The records below:

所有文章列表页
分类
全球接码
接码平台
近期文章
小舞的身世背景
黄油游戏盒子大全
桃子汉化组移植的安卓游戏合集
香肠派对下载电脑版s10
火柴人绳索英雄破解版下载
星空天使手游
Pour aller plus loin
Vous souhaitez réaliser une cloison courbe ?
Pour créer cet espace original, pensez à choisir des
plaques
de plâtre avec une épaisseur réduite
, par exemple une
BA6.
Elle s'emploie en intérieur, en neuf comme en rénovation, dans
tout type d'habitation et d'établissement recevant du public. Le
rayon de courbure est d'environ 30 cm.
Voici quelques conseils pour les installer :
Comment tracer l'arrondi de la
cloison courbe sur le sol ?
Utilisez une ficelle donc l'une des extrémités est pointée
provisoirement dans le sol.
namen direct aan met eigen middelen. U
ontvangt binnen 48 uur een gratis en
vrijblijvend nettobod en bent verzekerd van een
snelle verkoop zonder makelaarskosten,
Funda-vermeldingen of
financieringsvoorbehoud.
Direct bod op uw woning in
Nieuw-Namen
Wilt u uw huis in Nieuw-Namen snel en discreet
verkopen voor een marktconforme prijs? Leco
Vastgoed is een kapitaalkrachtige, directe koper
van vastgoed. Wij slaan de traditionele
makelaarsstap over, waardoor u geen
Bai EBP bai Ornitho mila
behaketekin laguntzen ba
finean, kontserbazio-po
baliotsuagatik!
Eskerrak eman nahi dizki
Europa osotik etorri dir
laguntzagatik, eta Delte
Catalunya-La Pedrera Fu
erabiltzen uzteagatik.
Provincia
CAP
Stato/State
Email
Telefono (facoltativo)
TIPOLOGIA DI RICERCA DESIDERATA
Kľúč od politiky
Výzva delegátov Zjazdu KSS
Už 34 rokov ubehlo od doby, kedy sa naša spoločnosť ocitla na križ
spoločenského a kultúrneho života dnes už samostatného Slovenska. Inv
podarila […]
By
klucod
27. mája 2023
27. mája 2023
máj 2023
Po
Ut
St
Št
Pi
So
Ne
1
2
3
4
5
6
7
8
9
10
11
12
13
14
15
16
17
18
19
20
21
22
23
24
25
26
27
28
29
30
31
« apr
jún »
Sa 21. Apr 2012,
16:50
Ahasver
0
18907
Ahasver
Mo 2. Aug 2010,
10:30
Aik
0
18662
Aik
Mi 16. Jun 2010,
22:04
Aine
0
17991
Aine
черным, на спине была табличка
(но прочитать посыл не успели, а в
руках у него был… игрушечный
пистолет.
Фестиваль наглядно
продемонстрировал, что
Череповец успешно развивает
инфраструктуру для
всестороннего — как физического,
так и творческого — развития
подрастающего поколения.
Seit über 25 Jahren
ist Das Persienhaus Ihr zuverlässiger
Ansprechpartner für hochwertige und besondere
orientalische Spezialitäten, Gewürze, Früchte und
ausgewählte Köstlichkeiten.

End of The records.
The records below:

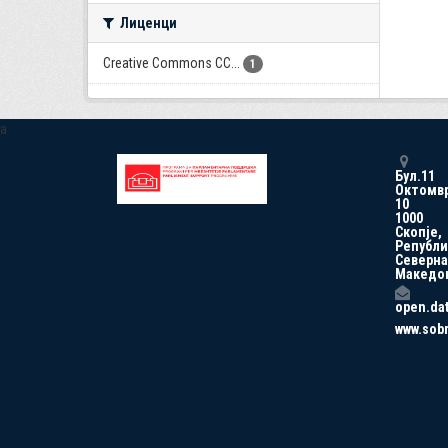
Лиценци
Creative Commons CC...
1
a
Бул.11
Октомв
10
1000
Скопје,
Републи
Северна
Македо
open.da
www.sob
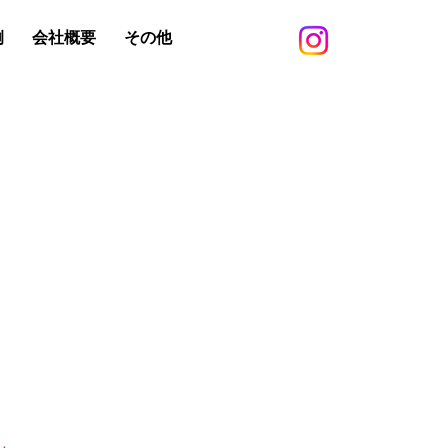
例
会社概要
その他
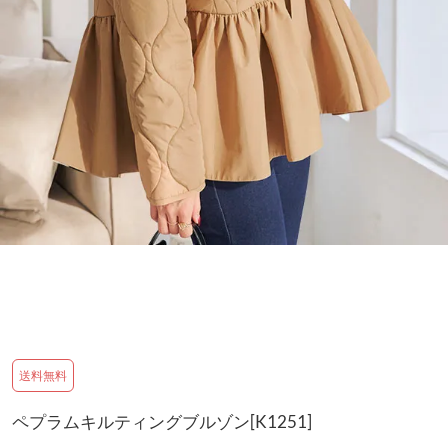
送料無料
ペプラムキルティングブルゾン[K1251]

End of The records.

→ Task: Which lines above contain the word "cloison"? Return each of them.

→ Exercise response:
Vous souhaitez réaliser une cloison courbe ?
cloison courbe sur le sol ?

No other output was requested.